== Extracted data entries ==
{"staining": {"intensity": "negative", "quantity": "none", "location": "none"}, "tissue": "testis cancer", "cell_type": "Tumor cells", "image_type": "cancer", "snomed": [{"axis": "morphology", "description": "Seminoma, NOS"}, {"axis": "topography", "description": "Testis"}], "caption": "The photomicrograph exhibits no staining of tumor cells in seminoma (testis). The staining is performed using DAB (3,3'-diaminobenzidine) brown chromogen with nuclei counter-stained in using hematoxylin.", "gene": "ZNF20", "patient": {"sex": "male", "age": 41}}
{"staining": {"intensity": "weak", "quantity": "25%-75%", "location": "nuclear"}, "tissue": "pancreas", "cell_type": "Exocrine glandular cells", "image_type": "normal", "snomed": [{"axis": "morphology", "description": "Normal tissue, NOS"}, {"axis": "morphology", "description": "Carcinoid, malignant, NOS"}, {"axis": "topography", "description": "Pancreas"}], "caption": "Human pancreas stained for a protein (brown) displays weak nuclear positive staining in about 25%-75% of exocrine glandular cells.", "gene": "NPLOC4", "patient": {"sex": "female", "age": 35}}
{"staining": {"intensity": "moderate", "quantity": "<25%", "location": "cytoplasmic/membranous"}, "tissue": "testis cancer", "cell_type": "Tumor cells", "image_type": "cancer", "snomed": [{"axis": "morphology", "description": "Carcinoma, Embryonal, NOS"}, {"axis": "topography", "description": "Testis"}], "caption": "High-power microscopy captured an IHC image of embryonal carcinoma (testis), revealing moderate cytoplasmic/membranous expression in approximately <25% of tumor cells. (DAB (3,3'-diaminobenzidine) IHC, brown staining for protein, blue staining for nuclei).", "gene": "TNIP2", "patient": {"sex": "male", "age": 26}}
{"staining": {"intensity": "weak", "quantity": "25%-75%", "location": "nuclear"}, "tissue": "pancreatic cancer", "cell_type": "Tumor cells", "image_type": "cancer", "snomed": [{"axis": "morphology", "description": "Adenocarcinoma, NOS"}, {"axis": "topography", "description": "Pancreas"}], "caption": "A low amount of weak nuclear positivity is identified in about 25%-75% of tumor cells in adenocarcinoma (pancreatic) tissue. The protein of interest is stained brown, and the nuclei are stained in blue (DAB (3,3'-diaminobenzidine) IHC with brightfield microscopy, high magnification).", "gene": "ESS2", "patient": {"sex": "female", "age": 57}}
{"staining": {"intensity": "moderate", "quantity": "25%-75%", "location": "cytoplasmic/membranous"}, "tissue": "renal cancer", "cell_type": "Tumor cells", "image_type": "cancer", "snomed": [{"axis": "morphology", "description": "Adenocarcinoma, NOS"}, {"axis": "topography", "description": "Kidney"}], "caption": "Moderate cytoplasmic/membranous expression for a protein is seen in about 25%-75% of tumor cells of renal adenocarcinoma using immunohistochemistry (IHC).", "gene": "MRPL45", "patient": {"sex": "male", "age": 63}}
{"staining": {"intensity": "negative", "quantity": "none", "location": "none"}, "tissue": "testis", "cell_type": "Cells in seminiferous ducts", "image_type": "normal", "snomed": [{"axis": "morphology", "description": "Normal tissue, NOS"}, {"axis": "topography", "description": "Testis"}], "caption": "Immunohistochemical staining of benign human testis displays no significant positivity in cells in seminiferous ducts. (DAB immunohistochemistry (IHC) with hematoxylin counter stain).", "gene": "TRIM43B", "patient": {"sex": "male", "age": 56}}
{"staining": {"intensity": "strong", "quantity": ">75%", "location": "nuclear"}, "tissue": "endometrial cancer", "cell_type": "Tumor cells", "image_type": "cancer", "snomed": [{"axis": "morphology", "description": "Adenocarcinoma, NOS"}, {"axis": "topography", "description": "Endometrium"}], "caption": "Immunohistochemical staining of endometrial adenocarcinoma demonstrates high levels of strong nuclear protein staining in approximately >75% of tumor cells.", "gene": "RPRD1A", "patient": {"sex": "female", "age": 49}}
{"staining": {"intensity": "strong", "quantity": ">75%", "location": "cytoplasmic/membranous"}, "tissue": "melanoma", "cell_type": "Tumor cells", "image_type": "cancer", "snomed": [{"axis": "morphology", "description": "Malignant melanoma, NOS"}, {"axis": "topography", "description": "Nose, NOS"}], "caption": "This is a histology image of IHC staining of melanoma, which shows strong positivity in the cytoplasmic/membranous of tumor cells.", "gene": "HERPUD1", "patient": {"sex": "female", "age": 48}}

== EXERCISE DESCRIPTION ==
Of the entries above, transcribe exactly those lines that fall between the line containing "low amount of" and the line containing "staining of benign", together with those two lines.

== EXERCISE OUTPUT ==
{"staining": {"intensity": "weak", "quantity": "25%-75%", "location": "nuclear"}, "tissue": "pancreatic cancer", "cell_type": "Tumor cells", "image_type": "cancer", "snomed": [{"axis": "morphology", "description": "Adenocarcinoma, NOS"}, {"axis": "topography", "description": "Pancreas"}], "caption": "A low amount of weak nuclear positivity is identified in about 25%-75% of tumor cells in adenocarcinoma (pancreatic) tissue. The protein of interest is stained brown, and the nuclei are stained in blue (DAB (3,3'-diaminobenzidine) IHC with brightfield microscopy, high magnification).", "gene": "ESS2", "patient": {"sex": "female", "age": 57}}
{"staining": {"intensity": "moderate", "quantity": "25%-75%", "location": "cytoplasmic/membranous"}, "tissue": "renal cancer", "cell_type": "Tumor cells", "image_type": "cancer", "snomed": [{"axis": "morphology", "description": "Adenocarcinoma, NOS"}, {"axis": "topography", "description": "Kidney"}], "caption": "Moderate cytoplasmic/membranous expression for a protein is seen in about 25%-75% of tumor cells of renal adenocarcinoma using immunohistochemistry (IHC).", "gene": "MRPL45", "patient": {"sex": "male", "age": 63}}
{"staining": {"intensity": "negative", "quantity": "none", "location": "none"}, "tissue": "testis", "cell_type": "Cells in seminiferous ducts", "image_type": "normal", "snomed": [{"axis": "morphology", "description": "Normal tissue, NOS"}, {"axis": "topography", "description": "Testis"}], "caption": "Immunohistochemical staining of benign human testis displays no significant positivity in cells in seminiferous ducts. (DAB immunohistochemistry (IHC) with hematoxylin counter stain).", "gene": "TRIM43B", "patient": {"sex": "male", "age": 56}}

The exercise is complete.